Collected data
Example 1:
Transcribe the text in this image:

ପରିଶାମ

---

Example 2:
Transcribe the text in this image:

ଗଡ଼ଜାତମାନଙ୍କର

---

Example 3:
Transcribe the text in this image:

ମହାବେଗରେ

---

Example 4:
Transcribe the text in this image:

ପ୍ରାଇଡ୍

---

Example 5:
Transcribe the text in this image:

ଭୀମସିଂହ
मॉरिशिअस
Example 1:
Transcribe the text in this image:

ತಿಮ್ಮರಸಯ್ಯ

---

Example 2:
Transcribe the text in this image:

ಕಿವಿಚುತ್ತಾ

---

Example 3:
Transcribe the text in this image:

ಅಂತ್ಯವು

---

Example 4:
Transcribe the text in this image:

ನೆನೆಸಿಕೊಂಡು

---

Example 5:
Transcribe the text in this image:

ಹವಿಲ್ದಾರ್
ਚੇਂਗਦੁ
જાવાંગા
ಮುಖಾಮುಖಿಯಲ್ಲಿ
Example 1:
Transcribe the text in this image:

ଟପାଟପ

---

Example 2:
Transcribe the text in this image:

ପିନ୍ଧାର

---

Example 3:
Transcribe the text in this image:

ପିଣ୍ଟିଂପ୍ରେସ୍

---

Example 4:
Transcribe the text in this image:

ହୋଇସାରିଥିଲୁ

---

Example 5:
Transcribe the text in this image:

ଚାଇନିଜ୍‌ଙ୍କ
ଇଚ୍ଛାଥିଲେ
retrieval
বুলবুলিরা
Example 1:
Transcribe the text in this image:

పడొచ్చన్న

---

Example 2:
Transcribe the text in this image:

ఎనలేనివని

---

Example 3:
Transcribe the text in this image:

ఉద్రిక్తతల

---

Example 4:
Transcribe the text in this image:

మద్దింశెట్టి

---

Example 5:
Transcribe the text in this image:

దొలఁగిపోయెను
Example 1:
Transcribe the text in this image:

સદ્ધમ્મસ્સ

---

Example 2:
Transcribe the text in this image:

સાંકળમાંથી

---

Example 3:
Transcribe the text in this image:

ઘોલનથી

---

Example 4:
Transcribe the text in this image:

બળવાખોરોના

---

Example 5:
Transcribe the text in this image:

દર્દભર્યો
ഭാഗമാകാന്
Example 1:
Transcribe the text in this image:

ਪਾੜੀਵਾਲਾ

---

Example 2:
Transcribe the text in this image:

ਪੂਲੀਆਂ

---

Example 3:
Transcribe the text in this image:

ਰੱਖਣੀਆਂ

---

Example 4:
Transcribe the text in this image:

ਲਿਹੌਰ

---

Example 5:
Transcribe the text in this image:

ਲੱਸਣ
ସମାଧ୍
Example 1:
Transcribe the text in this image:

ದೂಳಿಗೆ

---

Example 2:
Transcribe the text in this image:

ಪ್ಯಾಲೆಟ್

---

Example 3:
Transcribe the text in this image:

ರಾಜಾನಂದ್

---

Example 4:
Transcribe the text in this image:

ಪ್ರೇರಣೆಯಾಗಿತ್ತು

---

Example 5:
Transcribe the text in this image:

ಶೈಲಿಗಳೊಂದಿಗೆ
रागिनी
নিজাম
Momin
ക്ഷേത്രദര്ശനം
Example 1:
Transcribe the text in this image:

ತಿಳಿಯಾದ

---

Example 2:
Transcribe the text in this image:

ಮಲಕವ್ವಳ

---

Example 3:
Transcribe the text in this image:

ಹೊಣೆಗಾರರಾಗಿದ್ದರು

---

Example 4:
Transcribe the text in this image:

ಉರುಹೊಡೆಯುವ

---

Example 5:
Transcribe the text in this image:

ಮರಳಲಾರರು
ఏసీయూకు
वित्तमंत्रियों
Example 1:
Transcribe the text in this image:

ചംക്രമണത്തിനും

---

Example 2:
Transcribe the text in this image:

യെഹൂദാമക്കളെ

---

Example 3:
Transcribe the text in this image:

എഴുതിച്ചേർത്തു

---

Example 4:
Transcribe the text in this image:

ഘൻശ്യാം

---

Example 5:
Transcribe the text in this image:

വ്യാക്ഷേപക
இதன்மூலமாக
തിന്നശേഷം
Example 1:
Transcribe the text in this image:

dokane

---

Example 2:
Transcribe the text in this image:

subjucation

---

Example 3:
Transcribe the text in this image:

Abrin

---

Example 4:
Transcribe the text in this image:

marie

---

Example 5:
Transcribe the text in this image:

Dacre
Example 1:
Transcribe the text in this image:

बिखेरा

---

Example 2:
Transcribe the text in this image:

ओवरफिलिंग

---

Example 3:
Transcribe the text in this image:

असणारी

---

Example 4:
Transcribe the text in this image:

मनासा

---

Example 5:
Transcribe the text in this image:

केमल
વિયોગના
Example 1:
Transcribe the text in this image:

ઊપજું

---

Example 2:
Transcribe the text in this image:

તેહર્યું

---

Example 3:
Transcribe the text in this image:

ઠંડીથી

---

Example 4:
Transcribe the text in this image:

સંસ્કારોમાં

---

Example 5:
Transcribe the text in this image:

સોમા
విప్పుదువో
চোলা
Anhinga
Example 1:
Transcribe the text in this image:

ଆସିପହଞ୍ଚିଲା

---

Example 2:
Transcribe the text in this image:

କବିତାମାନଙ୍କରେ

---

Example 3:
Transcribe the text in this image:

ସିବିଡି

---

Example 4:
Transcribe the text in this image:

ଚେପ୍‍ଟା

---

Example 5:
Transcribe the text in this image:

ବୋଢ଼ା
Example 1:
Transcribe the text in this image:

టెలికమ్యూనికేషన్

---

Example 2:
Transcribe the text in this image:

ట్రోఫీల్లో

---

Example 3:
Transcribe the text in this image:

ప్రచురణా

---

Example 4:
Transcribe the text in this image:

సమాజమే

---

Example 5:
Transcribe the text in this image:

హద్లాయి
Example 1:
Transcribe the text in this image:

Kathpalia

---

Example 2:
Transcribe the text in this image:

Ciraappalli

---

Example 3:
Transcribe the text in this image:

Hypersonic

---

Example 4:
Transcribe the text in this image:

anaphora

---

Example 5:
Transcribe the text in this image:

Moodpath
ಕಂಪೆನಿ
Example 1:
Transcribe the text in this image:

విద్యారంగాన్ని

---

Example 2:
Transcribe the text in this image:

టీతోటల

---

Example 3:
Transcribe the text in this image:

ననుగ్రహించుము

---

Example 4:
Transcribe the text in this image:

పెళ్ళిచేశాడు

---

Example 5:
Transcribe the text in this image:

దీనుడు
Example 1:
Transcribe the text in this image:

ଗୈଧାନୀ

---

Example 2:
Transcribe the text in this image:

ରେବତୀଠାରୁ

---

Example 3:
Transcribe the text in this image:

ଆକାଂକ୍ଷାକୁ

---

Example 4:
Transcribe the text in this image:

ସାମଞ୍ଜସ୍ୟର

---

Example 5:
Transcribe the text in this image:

• [PROBLEM TO WORK ON]:
The full set of records above must be retyped exactly.

• [TASK RESULT]:
Example 1:
Transcribe the text in this image:

ପରିଶାମ

---

Example 2:
Transcribe the text in this image:

ଗଡ଼ଜାତମାନଙ୍କର

---

Example 3:
Transcribe the text in this image:

ମହାବେଗରେ

---

Example 4:
Transcribe the text in this image:

ପ୍ରାଇଡ୍

---

Example 5:
Transcribe the text in this image:

ଭୀମସିଂହ
मॉरिशिअस
Example 1:
Transcribe the text in this image:

ತಿಮ್ಮರಸಯ್ಯ

---

Example 2:
Transcribe the text in this image:

ಕಿವಿಚುತ್ತಾ

---

Example 3:
Transcribe the text in this image:

ಅಂತ್ಯವು

---

Example 4:
Transcribe the text in this image:

ನೆನೆಸಿಕೊಂಡು

---

Example 5:
Transcribe the text in this image:

ಹವಿಲ್ದಾರ್
ਚੇਂਗਦੁ
જાવાંગા
ಮುಖಾಮುಖಿಯಲ್ಲಿ
Example 1:
Transcribe the text in this image:

ଟପାଟପ

---

Example 2:
Transcribe the text in this image:

ପିନ୍ଧାର

---

Example 3:
Transcribe the text in this image:

ପିଣ୍ଟିଂପ୍ରେସ୍

---

Example 4:
Transcribe the text in this image:

ହୋଇସାରିଥିଲୁ

---

Example 5:
Transcribe the text in this image:

ଚାଇନିଜ୍‌ଙ୍କ
ଇଚ୍ଛାଥିଲେ
retrieval
বুলবুলিরা
Example 1:
Transcribe the text in this image:

పడొచ్చన్న

---

Example 2:
Transcribe the text in this image:

ఎనలేనివని

---

Example 3:
Transcribe the text in this image:

ఉద్రిక్తతల

---

Example 4:
Transcribe the text in this image:

మద్దింశెట్టి

---

Example 5:
Transcribe the text in this image:

దొలఁగిపోయెను
Example 1:
Transcribe the text in this image:

સદ્ધમ્મસ્સ

---

Example 2:
Transcribe the text in this image:

સાંકળમાંથી

---

Example 3:
Transcribe the text in this image:

ઘોલનથી

---

Example 4:
Transcribe the text in this image:

બળવાખોરોના

---

Example 5:
Transcribe the text in this image:

દર્દભર્યો
ഭാഗമാകാന്
Example 1:
Transcribe the text in this image:

ਪਾੜੀਵਾਲਾ

---

Example 2:
Transcribe the text in this image:

ਪੂਲੀਆਂ

---

Example 3:
Transcribe the text in this image:

ਰੱਖਣੀਆਂ

---

Example 4:
Transcribe the text in this image:

ਲਿਹੌਰ

---

Example 5:
Transcribe the text in this image:

ਲੱਸਣ
ସମାଧ୍
Example 1:
Transcribe the text in this image:

ದೂಳಿಗೆ

---

Example 2:
Transcribe the text in this image:

ಪ್ಯಾಲೆಟ್

---

Example 3:
Transcribe the text in this image:

ರಾಜಾನಂದ್

---

Example 4:
Transcribe the text in this image:

ಪ್ರೇರಣೆಯಾಗಿತ್ತು

---

Example 5:
Transcribe the text in this image:

ಶೈಲಿಗಳೊಂದಿಗೆ
रागिनी
নিজাম
Momin
ക്ഷേത്രദര്ശനം
Example 1:
Transcribe the text in this image:

ತಿಳಿಯಾದ

---

Example 2:
Transcribe the text in this image:

ಮಲಕವ್ವಳ

---

Example 3:
Transcribe the text in this image:

ಹೊಣೆಗಾರರಾಗಿದ್ದರು

---

Example 4:
Transcribe the text in this image:

ಉರುಹೊಡೆಯುವ

---

Example 5:
Transcribe the text in this image:

ಮರಳಲಾರರು
ఏసీయూకు
वित्तमंत्रियों
Example 1:
Transcribe the text in this image:

ചംക്രമണത്തിനും

---

Example 2:
Transcribe the text in this image:

യെഹൂദാമക്കളെ

---

Example 3:
Transcribe the text in this image:

എഴുതിച്ചേർത്തു

---

Example 4:
Transcribe the text in this image:

ഘൻശ്യാം

---

Example 5:
Transcribe the text in this image:

വ്യാക്ഷേപക
இதன்மூலமாக
തിന്നശേഷം
Example 1:
Transcribe the text in this image:

dokane

---

Example 2:
Transcribe the text in this image:

subjucation

---

Example 3:
Transcribe the text in this image:

Abrin

---

Example 4:
Transcribe the text in this image:

marie

---

Example 5:
Transcribe the text in this image:

Dacre
Example 1:
Transcribe the text in this image:

बिखेरा

---

Example 2:
Transcribe the text in this image:

ओवरफिलिंग

---

Example 3:
Transcribe the text in this image:

असणारी

---

Example 4:
Transcribe the text in this image:

मनासा

---

Example 5:
Transcribe the text in this image:

केमल
વિયોગના
Example 1:
Transcribe the text in this image:

ઊપજું

---

Example 2:
Transcribe the text in this image:

તેહર્યું

---

Example 3:
Transcribe the text in this image:

ઠંડીથી

---

Example 4:
Transcribe the text in this image:

સંસ્કારોમાં

---

Example 5:
Transcribe the text in this image:

સોમા
విప్పుదువో
চোলা
Anhinga
Example 1:
Transcribe the text in this image:

ଆସିପହଞ୍ଚିଲା

---

Example 2:
Transcribe the text in this image:

କବିତାମାନଙ୍କରେ

---

Example 3:
Transcribe the text in this image:

ସିବିଡି

---

Example 4:
Transcribe the text in this image:

ଚେପ୍‍ଟା

---

Example 5:
Transcribe the text in this image:

ବୋଢ଼ା
Example 1:
Transcribe the text in this image:

టెలికమ్యూనికేషన్

---

Example 2:
Transcribe the text in this image:

ట్రోఫీల్లో

---

Example 3:
Transcribe the text in this image:

ప్రచురణా

---

Example 4:
Transcribe the text in this image:

సమాజమే

---

Example 5:
Transcribe the text in this image:

హద్లాయి
Example 1:
Transcribe the text in this image:

Kathpalia

---

Example 2:
Transcribe the text in this image:

Ciraappalli

---

Example 3:
Transcribe the text in this image:

Hypersonic

---

Example 4:
Transcribe the text in this image:

anaphora

---

Example 5:
Transcribe the text in this image:

Moodpath
ಕಂಪೆನಿ
Example 1:
Transcribe the text in this image:

విద్యారంగాన్ని

---

Example 2:
Transcribe the text in this image:

టీతోటల

---

Example 3:
Transcribe the text in this image:

ననుగ్రహించుము

---

Example 4:
Transcribe the text in this image:

పెళ్ళిచేశాడు

---

Example 5:
Transcribe the text in this image:

దీనుడు
Example 1:
Transcribe the text in this image:

ଗୈଧାନୀ

---

Example 2:
Transcribe the text in this image:

ରେବତୀଠାରୁ

---

Example 3:
Transcribe the text in this image:

ଆକାଂକ୍ଷାକୁ

---

Example 4:
Transcribe the text in this image:

ସାମଞ୍ଜସ୍ୟର

---

Example 5:
Transcribe the text in this image:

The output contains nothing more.